(À FAIRE)
1. Recopiez l'extrait sur la commémoration de 1998 de « 12À la fin de » à « droits plus tard. », en remplaçant « de façon éclatante » par « de façon solennelle ».
2. Indiquez si chaque affirmation est conforme à l'extrait sur la commémoration de 1998, en répondant par oui ou par non et en citant les mots décisifs du texte.
(a) Les artistes ont été choisis par la Délégation aux arts plastiques.
(b) Six artistes ont été sollicités pour la commémoration.
(c) L'œuvre de Christine Canetti est faite de verre.
3. Traduisez en anglais cette phrase de l'extrait sur la commémoration de 1998 : « La politique reprendrait ses droits plus tard. »

(EXTRAIT)
__________

12À la fin de l’année 1997, le cabinet de Lionel Jospin a décidé de commémorer de façon éclatante le 11 novembre 1998 en sollicitant des artistes (choisis par la Délégation aux arts plastiques) et une historienne8 pour « cornaquer » les plasticiens sur les champs de bataille, leur faire découvrir-redécouvrir cette guerre, ses traces, à l’aune de l’historiographie actuelle de la Grande Guerre. Démarche culturelle, intellectuelle et historique s’il en fut. La politique reprendrait ses droits plus tard.
13Les cinq artistes, Haïm Kern, Alain Fleisher, Christine Canetti, Ernest Pignon-Ernest et Michel Quinejure ont été choisis avec soin : ils étaient sculpteur, photographe, peintre, vidéaste, et capables de jouer avec divers supports ; les uns célèbres, les autres plus discrets sur la scène des arts plastiques. Il n’est pas indifférent qu’une femme aie été choisie parmi les cinq artistes : pas de parité chez les soldats du front, mais Christine Canetti, en donnant la parole à des femmes des territoires occupés dans sa belle œuvre de verre, symbole de fragilité et ténacité, a su rétablir l’équilibre front-arrière, dire le « front domestique ».

__________

(LIGNES DE DONNÉES)

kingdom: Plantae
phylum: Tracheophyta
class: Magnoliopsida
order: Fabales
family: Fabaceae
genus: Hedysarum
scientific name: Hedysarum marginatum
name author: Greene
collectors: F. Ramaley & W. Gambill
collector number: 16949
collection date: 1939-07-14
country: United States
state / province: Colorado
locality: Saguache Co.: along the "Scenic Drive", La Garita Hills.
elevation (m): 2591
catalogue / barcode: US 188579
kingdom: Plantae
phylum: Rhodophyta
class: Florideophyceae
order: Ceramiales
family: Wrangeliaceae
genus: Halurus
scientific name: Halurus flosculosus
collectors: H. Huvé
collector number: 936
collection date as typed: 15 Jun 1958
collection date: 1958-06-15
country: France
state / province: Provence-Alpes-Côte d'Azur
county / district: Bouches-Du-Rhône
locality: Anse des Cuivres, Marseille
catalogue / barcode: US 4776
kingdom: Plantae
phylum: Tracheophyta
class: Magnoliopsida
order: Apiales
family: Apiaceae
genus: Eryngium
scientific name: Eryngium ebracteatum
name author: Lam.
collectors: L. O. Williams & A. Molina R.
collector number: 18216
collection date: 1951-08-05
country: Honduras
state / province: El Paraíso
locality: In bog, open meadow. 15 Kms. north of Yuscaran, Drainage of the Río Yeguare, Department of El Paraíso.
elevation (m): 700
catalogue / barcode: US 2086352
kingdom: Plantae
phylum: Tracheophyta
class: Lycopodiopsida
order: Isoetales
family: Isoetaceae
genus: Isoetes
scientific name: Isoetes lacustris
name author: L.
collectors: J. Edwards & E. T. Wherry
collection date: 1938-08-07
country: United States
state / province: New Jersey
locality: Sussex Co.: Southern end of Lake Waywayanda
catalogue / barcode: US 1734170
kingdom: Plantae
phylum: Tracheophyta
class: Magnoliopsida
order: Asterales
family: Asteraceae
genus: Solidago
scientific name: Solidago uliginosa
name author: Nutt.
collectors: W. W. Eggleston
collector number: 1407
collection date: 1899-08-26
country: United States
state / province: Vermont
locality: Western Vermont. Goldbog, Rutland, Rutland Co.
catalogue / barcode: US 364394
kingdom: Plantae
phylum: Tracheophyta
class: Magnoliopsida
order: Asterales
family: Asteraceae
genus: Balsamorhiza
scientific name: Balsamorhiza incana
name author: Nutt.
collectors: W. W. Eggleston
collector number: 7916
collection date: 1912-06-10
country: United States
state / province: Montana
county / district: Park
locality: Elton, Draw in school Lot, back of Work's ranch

__________

(CORRIGÉ)
1.
12À la fin de l’année 1997, le cabinet de Lionel Jospin a décidé de commémorer de façon solennelle le 11 novembre 1998 en sollicitant des artistes (choisis par la Délégation aux arts plastiques) et une historienne8 pour « cornaquer » les plasticiens sur les champs de bataille, leur faire découvrir-redécouvrir cette guerre, ses traces, à l’aune de l’historiographie actuelle de la Grande Guerre. Démarche culturelle, intellectuelle et historique s’il en fut. La politique reprendrait ses droits plus tard.

2.
(a) Oui : « choisis par la Délégation aux arts plastiques ».
(b) Non : « Les cinq artistes ».
(c) Oui : « dans sa belle œuvre de verre ».

3. Politics would reclaim its rights later.